In questi ultimi anni sta emergendo una terza frammentazione del welfare per rispondere in qualche modo alle crescenti esigenze delle nuove periferie sociali alle quali il sistema formale non intende più dare risposta. Nei processi di riduzione dell’intervento pubblico, gli enti di terzo settore e le associazioni di volontariato svolgono un nuovo ruolo, in molti casi non più in collaborazione con i servizi professionali, ma operano autonomamente, solo con le loro risorse, per sostenere crescenti gruppi sociali non più protetti dal sistema di welfare formale e che non possono accedere ai servizi privati.

Per varie ragioni – precari redditi e relazioni instabili con il mondo del lavoro, severe regole di accesso alle prestazioni di welfare – una parte delle famiglie a basso reddito si stacca dai servizi di welfare e si rivolge ad un “Terzo sistema di welfare” fornito da numerose associazioni di beneficenza e istituzioni pubbliche locali, mense e banche del cibo, che distribuiscono beni di prima necessità per la vita quotidiana e assicurano un sostegno economico temporaneo (Lambie-Mumford and Silvasti, 2021).

Il “Terzo sistema di welfare” è un welfare mix semplificato in cui operano solo due soggetti: il terzo settore e le famiglie. È il welfare al quale fanno riferimento le nuove periferie sociali, le persone che hanno un precario inserimento nel mercato del lavoro e possono accedere solo marginalmente e per brevi periodi alle misure pubbliche di welfare.

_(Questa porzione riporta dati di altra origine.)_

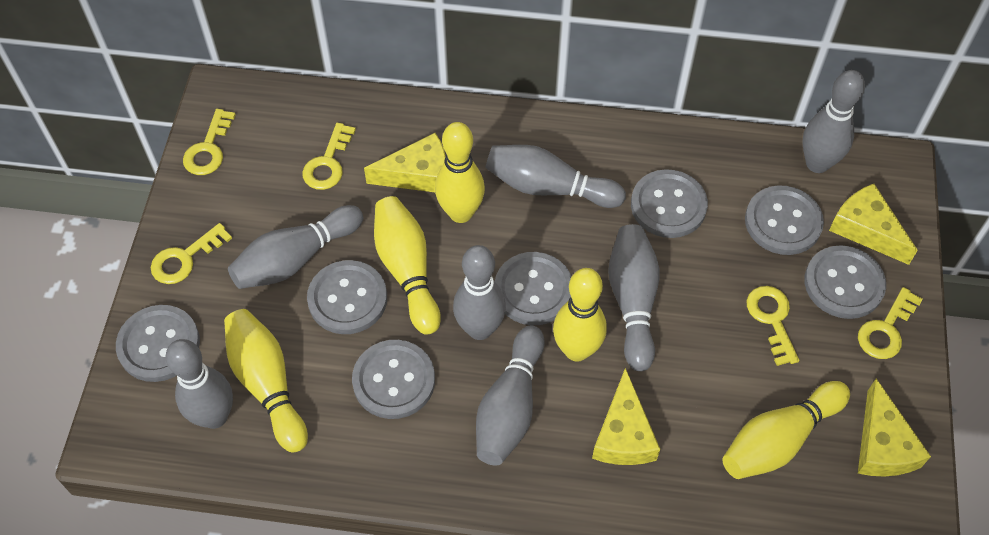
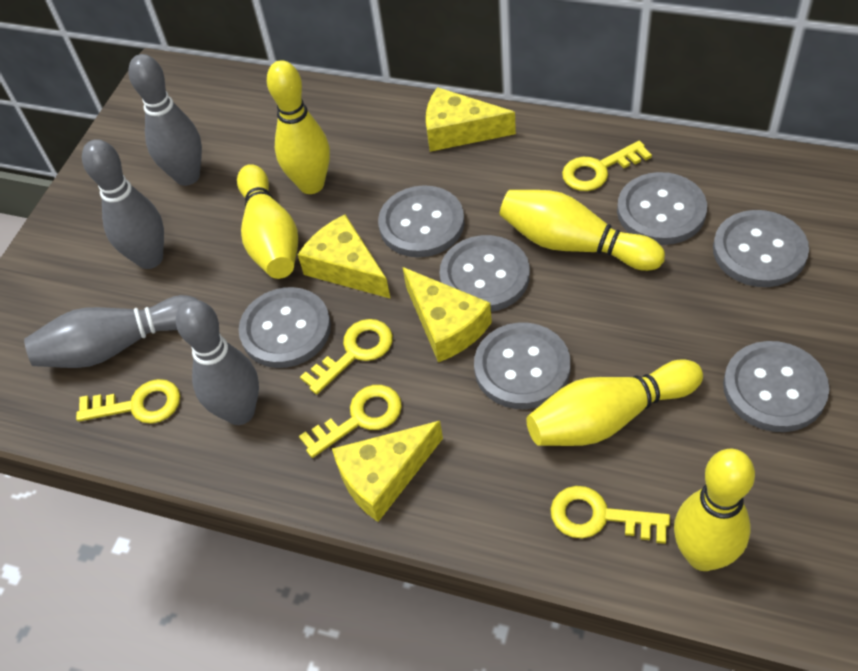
grey bowling pin: 7 -> 4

La crescita delle responsabilità familiari: It’s hard work being poor

In una sorta di progressiva privatizzazione dei problemi collettivi, la selettività delle misure di contrasto pubblico affida inevitabilmente alla famiglia e alle relazioni informali responsabilità e compiti sempre più gravosi. In questi anni, ciò che molte ricerche evidenziano non è la passività della maggioranza delle famiglie povere, ma il loro crescente impegno quotidiano per affrontare il costo di beni essenziali. Come titola una nota ricerca “Essere poveri è un duro lavoro” (Robertson, 2022). Le famiglie povere sono impegnate quotidianamente per gestire un bilancio familiare costantemente insufficiente, per pagare l’affitto, per accedere ai servizi di supporto, per risparmiare sul cibo, sui trasporti, sul riscaldamento della abitazione, per il timore di accumulare debiti. Molti studi rilevano le battaglie quotidiane delle famiglie povere per essere buoni genitori, per creare una zona protettiva dove i loro figli possono essere protetti dai pericoli presenti nel quartiere e per garantire loro opportunità di istruzione e soddisfare i loro bisogni materiali (Holloway et al, 1997).